Copy only what lies from the line containing "PUBLIKOVÁNO" through the line containing "四品，共一张图片六线谱。歌曲唱出了从从容活到连滚带爬的落" in the entries below, keeping both end lines exact and dropping every picture.

+===+

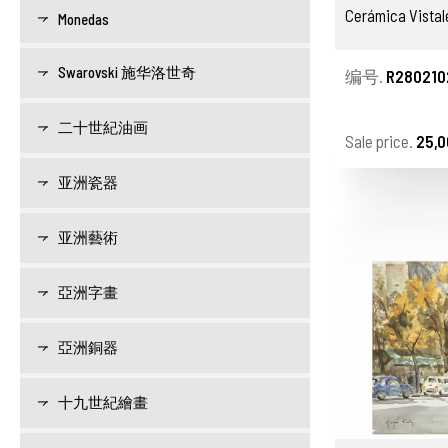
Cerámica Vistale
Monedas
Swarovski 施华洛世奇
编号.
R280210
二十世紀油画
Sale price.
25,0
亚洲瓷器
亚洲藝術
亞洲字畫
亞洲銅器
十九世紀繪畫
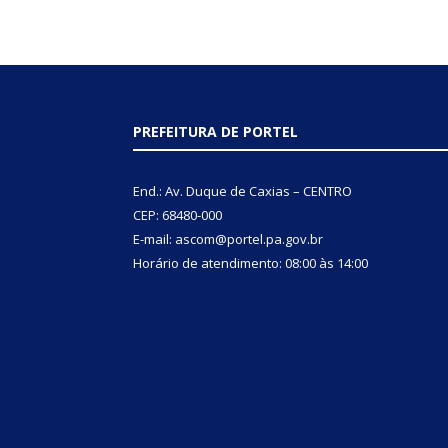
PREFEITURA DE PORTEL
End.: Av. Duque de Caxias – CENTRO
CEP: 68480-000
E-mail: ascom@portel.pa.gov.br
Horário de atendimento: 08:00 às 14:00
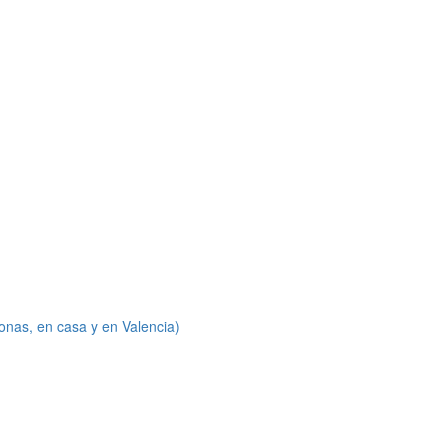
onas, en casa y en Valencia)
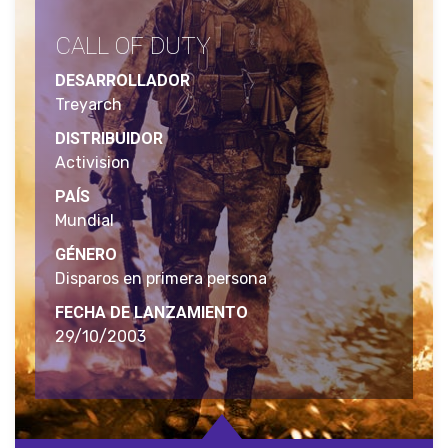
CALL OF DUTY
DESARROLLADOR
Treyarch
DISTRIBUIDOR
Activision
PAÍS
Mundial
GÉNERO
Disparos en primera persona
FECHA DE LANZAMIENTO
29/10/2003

+===+

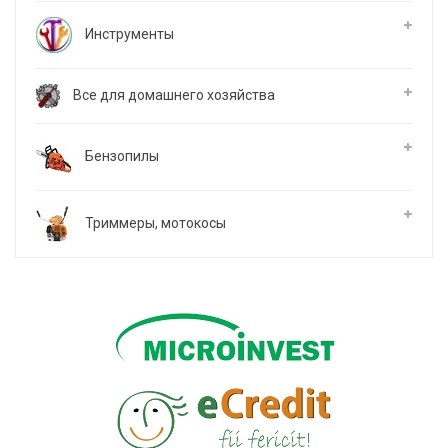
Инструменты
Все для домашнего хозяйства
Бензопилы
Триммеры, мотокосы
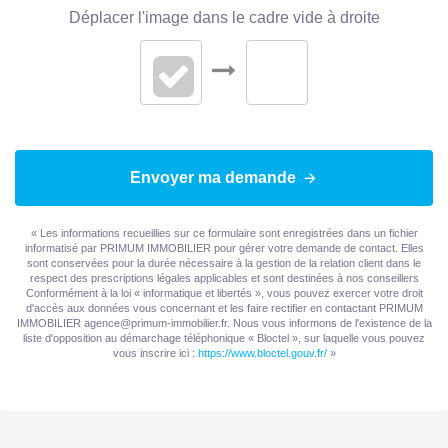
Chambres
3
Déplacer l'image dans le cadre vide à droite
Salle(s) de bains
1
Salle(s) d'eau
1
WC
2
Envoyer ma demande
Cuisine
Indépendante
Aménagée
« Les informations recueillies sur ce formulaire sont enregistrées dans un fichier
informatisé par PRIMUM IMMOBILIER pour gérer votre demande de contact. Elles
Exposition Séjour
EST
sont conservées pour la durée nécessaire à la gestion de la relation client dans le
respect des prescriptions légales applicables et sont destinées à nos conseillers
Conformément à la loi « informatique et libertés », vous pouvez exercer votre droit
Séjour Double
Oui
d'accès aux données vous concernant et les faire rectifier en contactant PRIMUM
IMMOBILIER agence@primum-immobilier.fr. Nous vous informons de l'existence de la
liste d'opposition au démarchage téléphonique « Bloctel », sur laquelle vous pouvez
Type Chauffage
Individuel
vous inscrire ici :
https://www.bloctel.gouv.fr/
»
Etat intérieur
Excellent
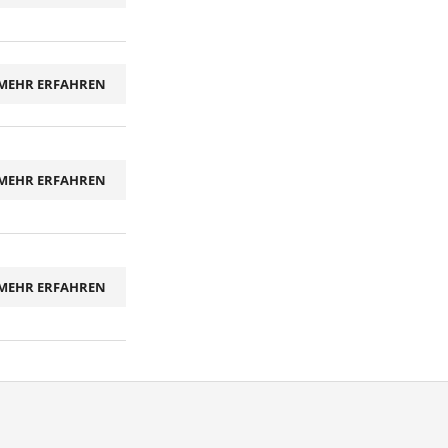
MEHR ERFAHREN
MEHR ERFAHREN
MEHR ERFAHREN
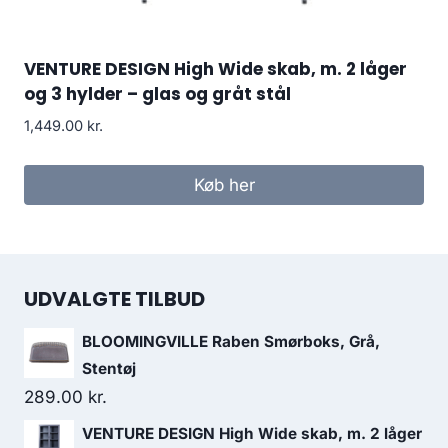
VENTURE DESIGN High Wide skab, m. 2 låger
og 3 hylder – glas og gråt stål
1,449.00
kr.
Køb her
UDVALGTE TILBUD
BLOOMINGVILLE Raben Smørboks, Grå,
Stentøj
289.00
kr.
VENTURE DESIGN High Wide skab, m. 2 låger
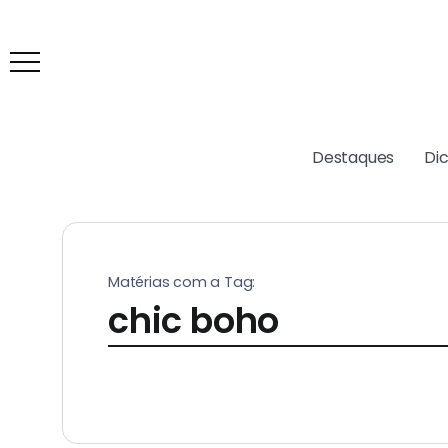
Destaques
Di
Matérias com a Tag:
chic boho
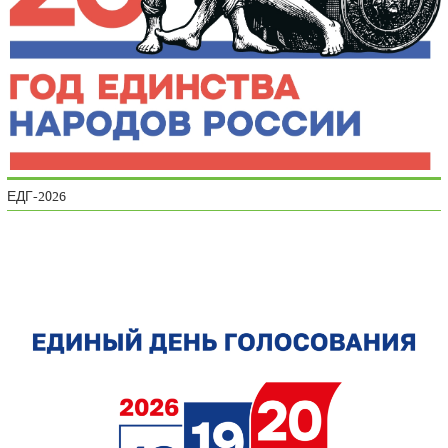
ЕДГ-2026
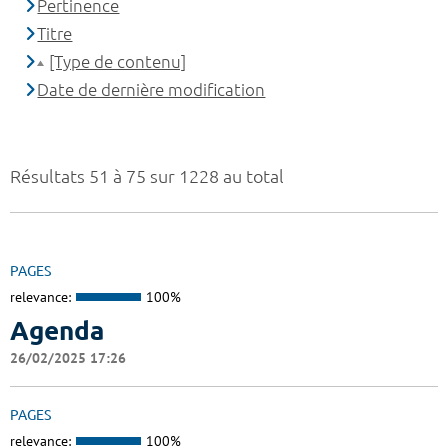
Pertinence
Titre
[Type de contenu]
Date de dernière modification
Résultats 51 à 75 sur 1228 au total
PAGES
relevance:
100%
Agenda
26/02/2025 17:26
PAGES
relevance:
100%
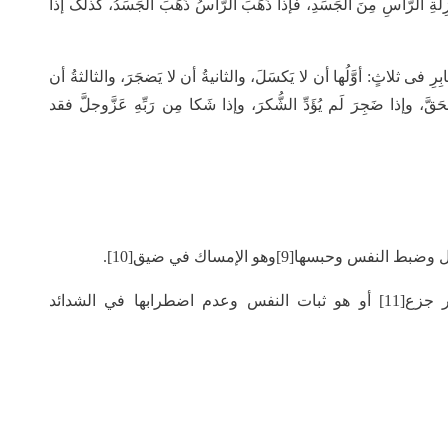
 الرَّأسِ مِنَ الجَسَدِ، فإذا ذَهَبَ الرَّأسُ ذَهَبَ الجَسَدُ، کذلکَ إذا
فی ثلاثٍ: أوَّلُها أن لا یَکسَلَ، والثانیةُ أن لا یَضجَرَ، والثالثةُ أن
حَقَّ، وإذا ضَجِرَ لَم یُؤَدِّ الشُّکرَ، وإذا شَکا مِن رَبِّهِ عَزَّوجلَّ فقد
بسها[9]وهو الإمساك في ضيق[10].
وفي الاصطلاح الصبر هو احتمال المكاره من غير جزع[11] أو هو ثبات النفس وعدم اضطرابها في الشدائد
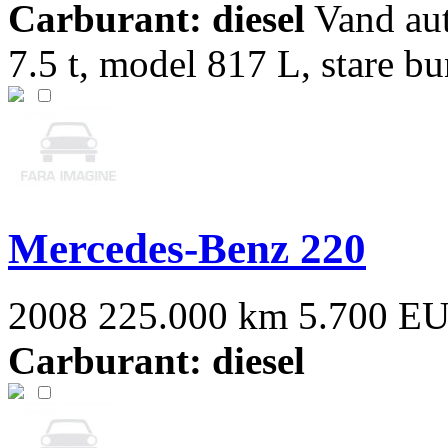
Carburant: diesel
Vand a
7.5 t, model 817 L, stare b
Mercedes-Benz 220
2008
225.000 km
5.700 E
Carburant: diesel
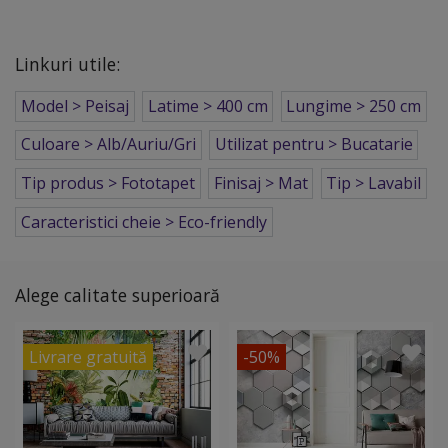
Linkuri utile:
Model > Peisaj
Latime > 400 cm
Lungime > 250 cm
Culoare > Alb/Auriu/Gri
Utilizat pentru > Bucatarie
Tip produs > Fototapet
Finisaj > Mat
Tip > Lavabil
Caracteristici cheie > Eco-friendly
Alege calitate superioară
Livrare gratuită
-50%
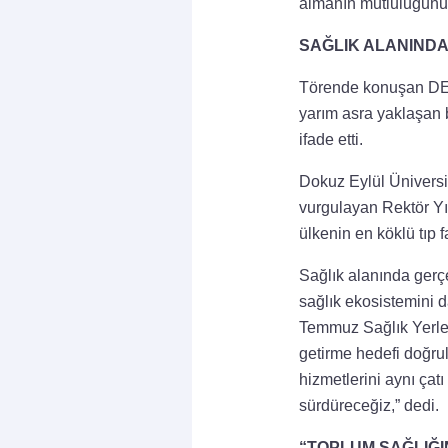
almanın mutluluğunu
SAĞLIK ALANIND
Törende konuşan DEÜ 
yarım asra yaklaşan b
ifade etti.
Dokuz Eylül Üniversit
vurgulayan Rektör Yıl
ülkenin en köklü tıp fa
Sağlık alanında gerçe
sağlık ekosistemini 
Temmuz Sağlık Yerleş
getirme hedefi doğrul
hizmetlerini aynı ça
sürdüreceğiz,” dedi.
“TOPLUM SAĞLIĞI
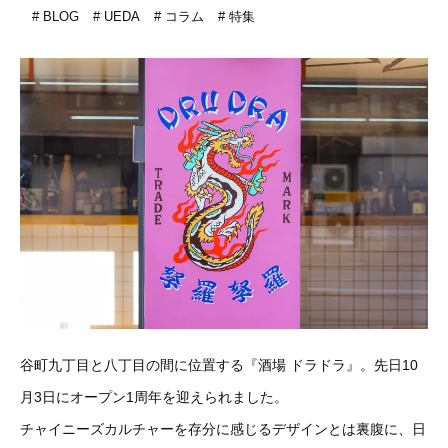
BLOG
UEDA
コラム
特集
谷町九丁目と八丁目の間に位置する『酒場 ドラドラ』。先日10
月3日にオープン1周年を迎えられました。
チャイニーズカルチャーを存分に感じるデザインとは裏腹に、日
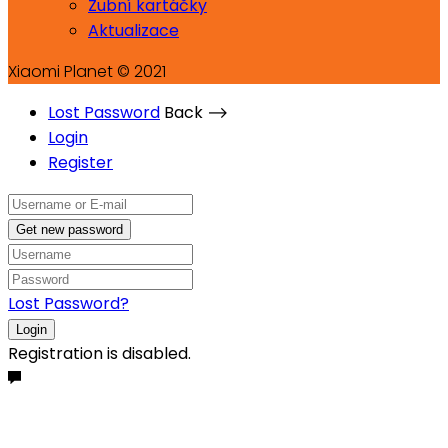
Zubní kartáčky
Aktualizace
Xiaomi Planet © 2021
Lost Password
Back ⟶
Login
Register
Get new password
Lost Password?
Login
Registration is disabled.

+===+

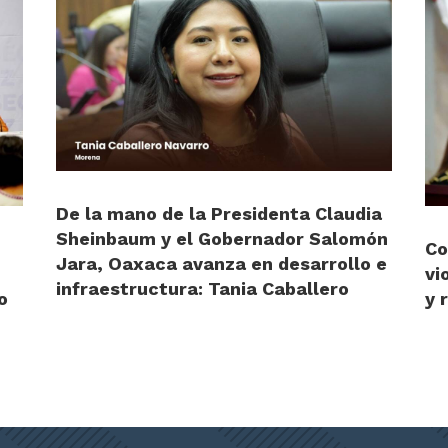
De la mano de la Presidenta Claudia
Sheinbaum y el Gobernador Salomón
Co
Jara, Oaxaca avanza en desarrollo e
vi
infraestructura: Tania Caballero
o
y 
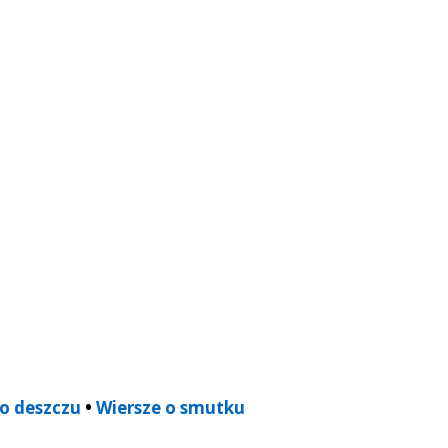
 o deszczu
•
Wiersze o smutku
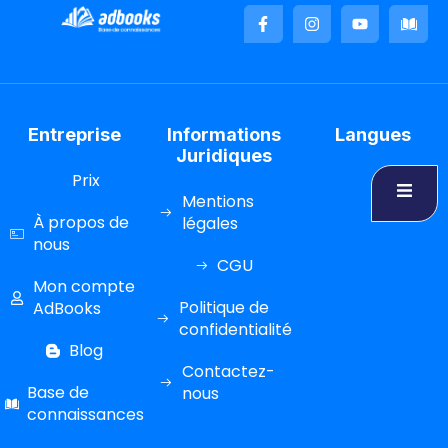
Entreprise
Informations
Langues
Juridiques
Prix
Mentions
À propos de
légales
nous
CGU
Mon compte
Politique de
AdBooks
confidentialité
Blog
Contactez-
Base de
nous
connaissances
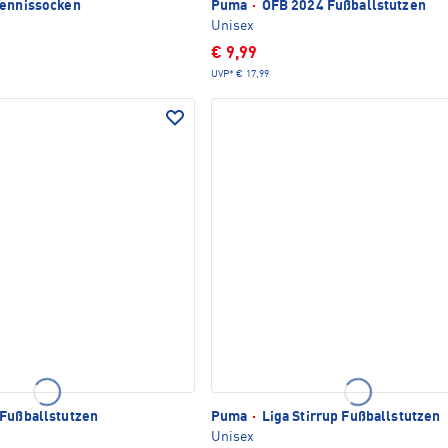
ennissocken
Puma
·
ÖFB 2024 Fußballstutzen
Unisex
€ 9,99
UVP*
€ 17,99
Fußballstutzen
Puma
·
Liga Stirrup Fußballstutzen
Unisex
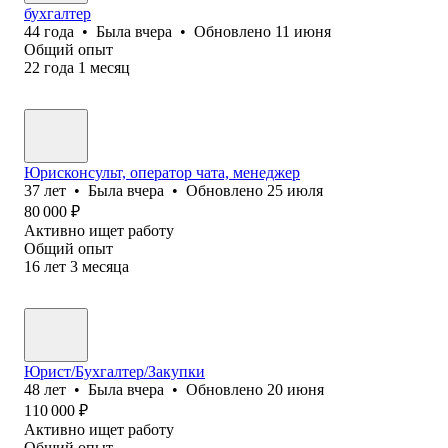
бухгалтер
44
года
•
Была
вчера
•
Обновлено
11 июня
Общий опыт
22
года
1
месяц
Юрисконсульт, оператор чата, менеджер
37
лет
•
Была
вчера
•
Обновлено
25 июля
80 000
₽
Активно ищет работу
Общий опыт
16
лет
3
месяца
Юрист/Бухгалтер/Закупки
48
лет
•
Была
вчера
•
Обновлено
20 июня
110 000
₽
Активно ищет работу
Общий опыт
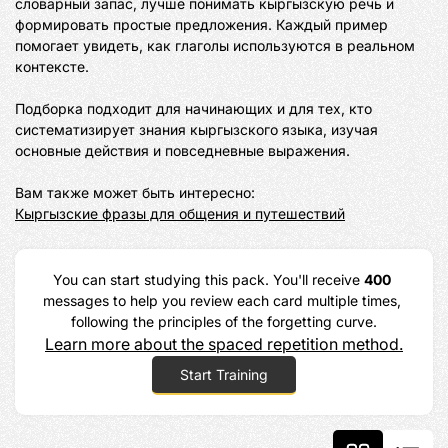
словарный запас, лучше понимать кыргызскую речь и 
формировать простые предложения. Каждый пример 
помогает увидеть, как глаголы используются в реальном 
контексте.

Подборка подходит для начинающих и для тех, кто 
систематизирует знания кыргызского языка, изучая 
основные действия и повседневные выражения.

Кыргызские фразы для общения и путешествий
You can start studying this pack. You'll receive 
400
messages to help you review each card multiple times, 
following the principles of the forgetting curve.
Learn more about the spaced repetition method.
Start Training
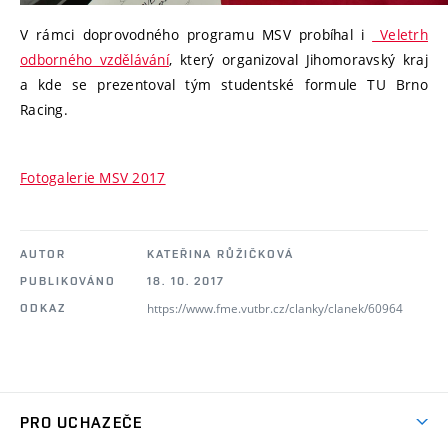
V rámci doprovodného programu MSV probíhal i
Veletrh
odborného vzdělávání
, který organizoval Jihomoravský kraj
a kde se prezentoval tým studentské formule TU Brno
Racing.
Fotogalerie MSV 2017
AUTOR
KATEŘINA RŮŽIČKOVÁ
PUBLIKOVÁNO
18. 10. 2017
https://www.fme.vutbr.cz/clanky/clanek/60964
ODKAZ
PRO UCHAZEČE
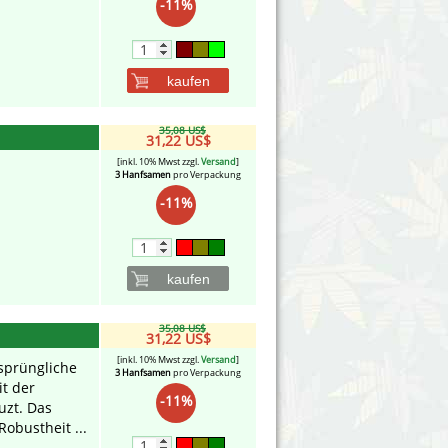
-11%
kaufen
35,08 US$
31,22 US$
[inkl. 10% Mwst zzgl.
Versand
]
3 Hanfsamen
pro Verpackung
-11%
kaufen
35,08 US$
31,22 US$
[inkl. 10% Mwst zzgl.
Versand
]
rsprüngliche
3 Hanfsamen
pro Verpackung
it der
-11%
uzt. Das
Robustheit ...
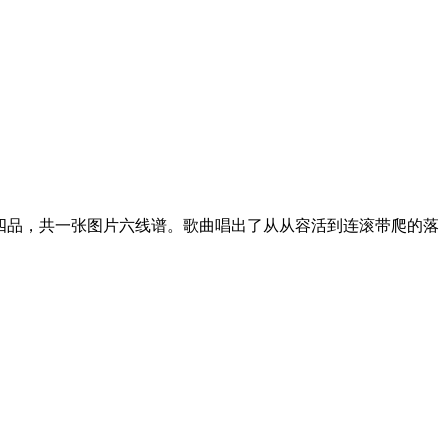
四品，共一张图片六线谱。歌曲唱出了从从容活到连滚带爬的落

+===+

Task answer |
PUBLIKOVÁNO
18. 10. 2017
https://www.fme.vutbr.cz/clanky/clanek/60964
ODKAZ
PRO UCHAZEČE
-11%
kaufen
35,08 US$
31,22 US$
[inkl. 10% Mwst zzgl.
Versand
]
3 Hanfsamen
pro Verpackung
-11%
kaufen
35,08 US$
31,22 US$
[inkl. 10% Mwst zzgl.
Versand
]
rsprüngliche
3 Hanfsamen
pro Verpackung
it der
-11%
uzt. Das
Robustheit ...
四品，共一张图片六线谱。歌曲唱出了从从容活到连滚带爬的落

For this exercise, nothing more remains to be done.